(Ausgangstext):
====

Die
Künstlerin Iris E. Rompf
Aquarell auf Seide
Seidenmalerei ist nicht das richtige Wort: Iris E. Rompf
aquarelliert auf Seide. Diese selten ausgeübte Kunst hat sie bis auf
den Weg zur Meisterschaft geführt. Irgendwann genügte ihr das reine
Aquarellieren auf Papier nicht mehr. Seit 1989 probiert sie die Technik auf
Seide.
In unserer abendländischen Tradition ist das Aquarell auf Seide selten.
Viel öfter finden wir es bei den alten Chinesen, die bereits Seide benutzten,
als es noch gar kein Papier gab.
Das Aquarell auf
Seide erfordert hohe Meisterschaft im Umgang mit der Farbe und ein äußerst
feinsinniges Gespür für die eigenartige Beschaffenheit des Stoffes.

====

(Extrahierte Daten):
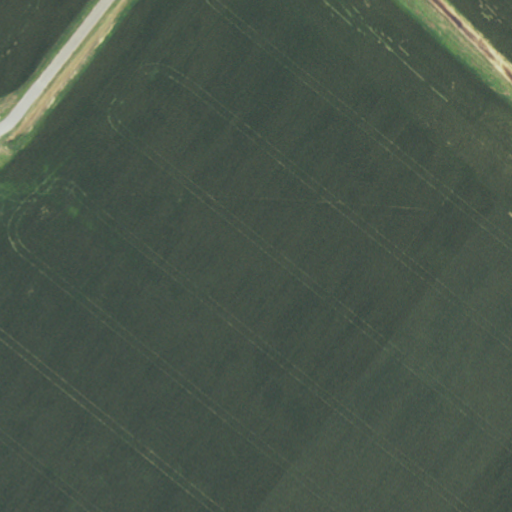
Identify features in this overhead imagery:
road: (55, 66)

====

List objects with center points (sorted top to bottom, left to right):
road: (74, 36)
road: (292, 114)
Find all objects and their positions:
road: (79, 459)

====

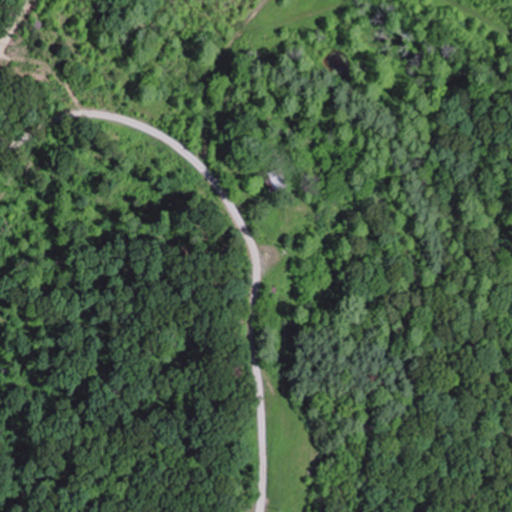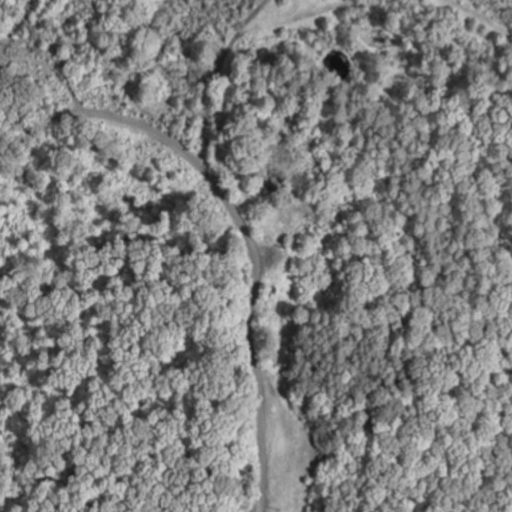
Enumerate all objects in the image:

====

(Aufgaben):
1. Geben Sie einen Abschnitt des Ausgangstextes wortgetreu wieder. Setzen Sie bei den Worten „Viel öfter finden“ ein und enden Sie nach „Beschaffenheit des Stoffes.“.
2. Seit welchem Jahr probiert Iris E. Rompf laut Ausgangstext die Technik des Aquarellierens auf Seide?

(Lösungen):
1.
Viel öfter finden wir es bei den alten Chinesen, die bereits Seide benutzten,
als es noch gar kein Papier gab.
Das Aquarell auf
Seide erfordert hohe Meisterschaft im Umgang mit der Farbe und ein äußerst
feinsinniges Gespür für die eigenartige Beschaffenheit des Stoffes.

2. Seit 1989.